Overview of biological process overrepresented in Aspergillus nidulans recombinant strains. Heterologous protein production remains a complex process with some bottlenecks. Generally, the recombinant gene contains strong promoter for high level expression of the target mRNA. Large quantities of mRNAs overload the translational pathway, which increase misfolded proteins amounts in ER, inducing an ER stress (1). The homeostasis maintenance is achieved by UPR that induces genes coding to chaperones, amino acid metabolism, ribosome biogenesis, translation, among others (2).
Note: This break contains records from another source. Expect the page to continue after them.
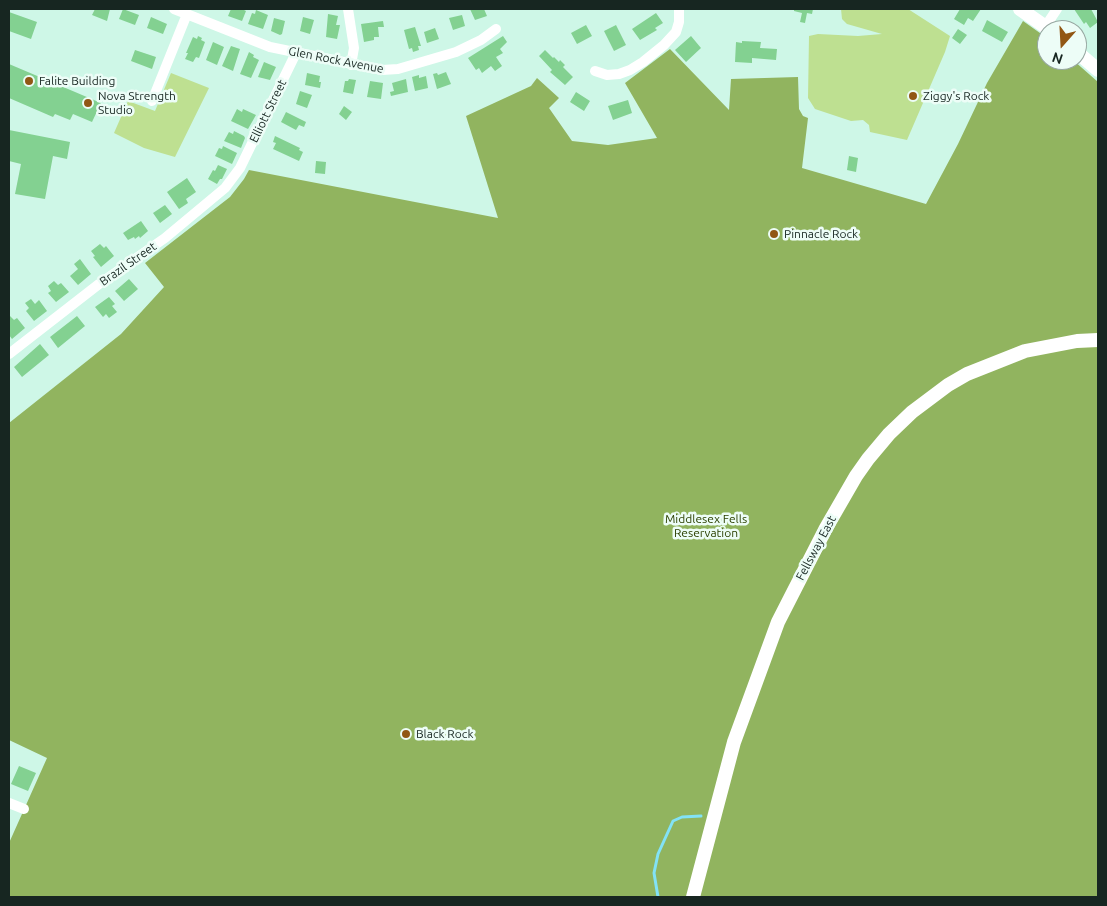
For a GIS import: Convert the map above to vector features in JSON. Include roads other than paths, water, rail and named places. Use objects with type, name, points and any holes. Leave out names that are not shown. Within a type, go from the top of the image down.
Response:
[{"type":"main road","points":[[1020,9],[1037,21]]},
{"type":"main road","points":[[1087,61],[1098,70]]},
{"type":"main road","name":"Fellsway East","points":[[694,897],[731,751],[778,622],[826,528],[864,465],[879,445],[912,412],[941,390],[967,374],[1025,351],[1072,341],[1098,340]]},
{"type":"street","name":"Glen Rock Avenue","points":[[174,9],[261,44],[351,65],[382,70],[398,69],[456,52],[481,40],[496,29]]},
{"type":"street","points":[[348,9],[354,48],[351,65]]},
{"type":"street","points":[[595,71],[607,75],[619,74],[643,62],[664,45],[676,32],[679,22],[679,9]]},
{"type":"street","points":[[152,101],[187,14]]},
{"type":"street","name":"Elliott Street","points":[[240,168],[296,53]]},
{"type":"street","name":"Brazil Street","points":[[9,354],[99,284],[142,255],[192,217],[225,188],[240,168]]},
{"type":"street","points":[[9,803],[24,809]]},
{"type":"waterway","points":[[658,897],[654,873],[658,854],[673,821],[682,817],[701,816]]},
{"type":"place","name":"Falite Building","points":[[29,81]]},
{"type":"place","name":"Ziggy's Rock","points":[[913,96]]},
{"type":"place","name":"Nova Strength Studio","points":[[88,103]]},
{"type":"place","name":"Pinnacle Rock","points":[[774,234]]},
{"type":"place","name":"Black Rock","points":[[406,734]]},
{"type":"park label","name":"Middlesex Fells Reservation","points":[[706,526]]}]
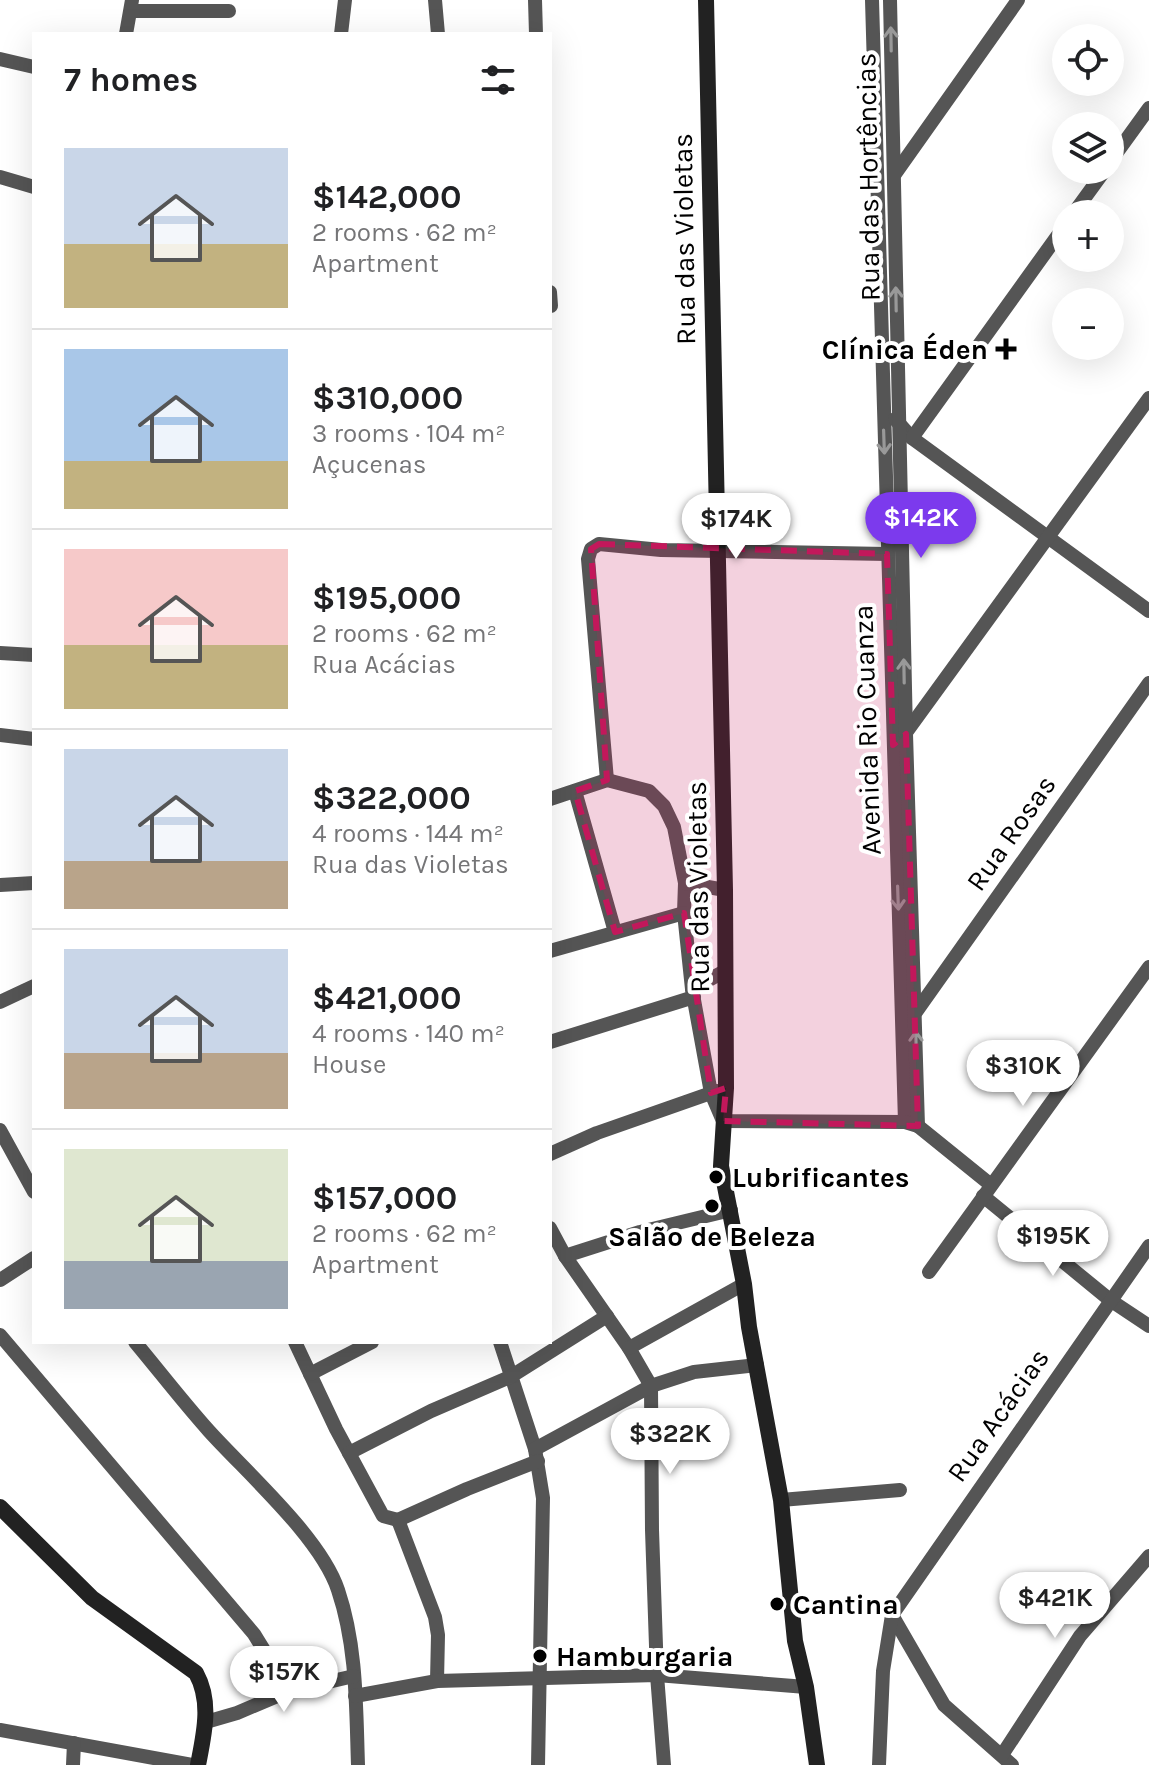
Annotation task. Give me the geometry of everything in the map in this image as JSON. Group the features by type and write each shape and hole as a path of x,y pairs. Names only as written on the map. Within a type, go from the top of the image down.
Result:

Furthermore, energy demand required for heterologous protein production increased (3), resulting in high levels of reactive oxygen species in the cell (4). The secretome analysis of recombinant strains showed the downregulation of biomass‐degrading enzymes and their genes, suggesting the presence of the RESS mechanism. Associated with the overload of misfolded proteins in the ER, this mechanism downregulates transcriptional activators, such as amyR and xlnR that regulates expression of several amylases and CAZymes respectively (5). The heat maps (at the bottom) represent the protein abundance in the recombinant (Anid_AbfA; Anid_Cbhl) and control strains (Anid_pEXPYR) in each biological process categorized by MIPS FunCat. The scale indicates the number of proteins found in each category.